Nel pomeriggio di sabato 21 marzo u.s., la Polizia di Stato, nell’ambito di mirati servizi finalizzati al contrasto dei reati contro il patrimonio e della microcriminalità, ha tratto in arresto in flagranza di reato un cittadino italiano quarantunenne, senza fissa dimora, pluripregiudicato e con precedenti di polizia per reati in materia di stupefacenti e contro il patrimonio, resosi responsabile del reato di truffa aggravata ai danni di un’anziana donna.

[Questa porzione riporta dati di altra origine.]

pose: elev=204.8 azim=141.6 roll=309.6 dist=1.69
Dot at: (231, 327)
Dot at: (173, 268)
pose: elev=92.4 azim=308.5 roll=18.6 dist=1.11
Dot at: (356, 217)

In particolare, i malviventi, qualificandosi falsamente come appartenenti all’Arma dei Carabinieri, contattavano telefonicamente la vittima, una settantanovenne residente in questo centro, riuscendo dapprima a ottenere il numero di telefono del figlio e, successivamente, a contattare anche quest’ultimo. L’uomo veniva indotto con l’inganno a recarsi presso il Comando Provinciale dei Carabinieri di Prato, dove veniva fatto permanere all’esterno della struttura, intrattenuto telefonicamente per oltre un’ora.
Contestualmente, l’anziana donna, mantenuta costantemente al telefono, veniva convinta a raccogliere denaro contante e preziosi in suo possesso, da consegnare a un sedicente carabiniere che si sarebbe presentato presso la sua abitazione per il ritiro, con la giustificazione di non meglio precisate problematiche.

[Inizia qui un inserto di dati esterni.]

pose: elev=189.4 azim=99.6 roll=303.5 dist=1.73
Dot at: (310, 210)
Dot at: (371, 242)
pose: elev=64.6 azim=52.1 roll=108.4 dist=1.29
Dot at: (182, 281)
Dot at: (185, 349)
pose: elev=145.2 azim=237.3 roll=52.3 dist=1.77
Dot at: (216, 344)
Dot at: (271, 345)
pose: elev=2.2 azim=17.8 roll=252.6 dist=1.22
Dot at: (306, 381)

Poco dopo, l’indagato si presentava presso l’abitazione della vittima, riuscendo a farsi consegnare denaro e monili in oro. Gli investigatori della Squadra Mobile, già appostati nei pressi dell’immobile, intervenivano all’uscita dell’uomo, bloccandolo e trovandolo in possesso della somma di euro 6.970, nonché dei preziosi appena sottratti, che venivano integralmente recuperati.
Alla luce di quanto sopra, il soggetto veniva tratto in arresto in flagranza di reato.
L’arresto veniva poi successivamente convalidato e, a carico del soggetto, veniva disposta la misura cautelare del Divieto di Dimora nella Regione Toscana.
L’operazione si inserisce nella vasta campagna di sensibilizzazione promossa dalla Polizia di Stato per contrastare quei fenomeni criminali in pregiudizio delle persone maggiormente vulnerabili come le truffe in danno delle persone anziane.
“La responsabilità del soggetto arrestato dovrà essere vagliata nelle successive fasi del procedimento. In virtù della presunzione di non colpevolezza, il medesimo potrà considerarsi colpevole solo sulla base di una sentenza passata in giudicato”.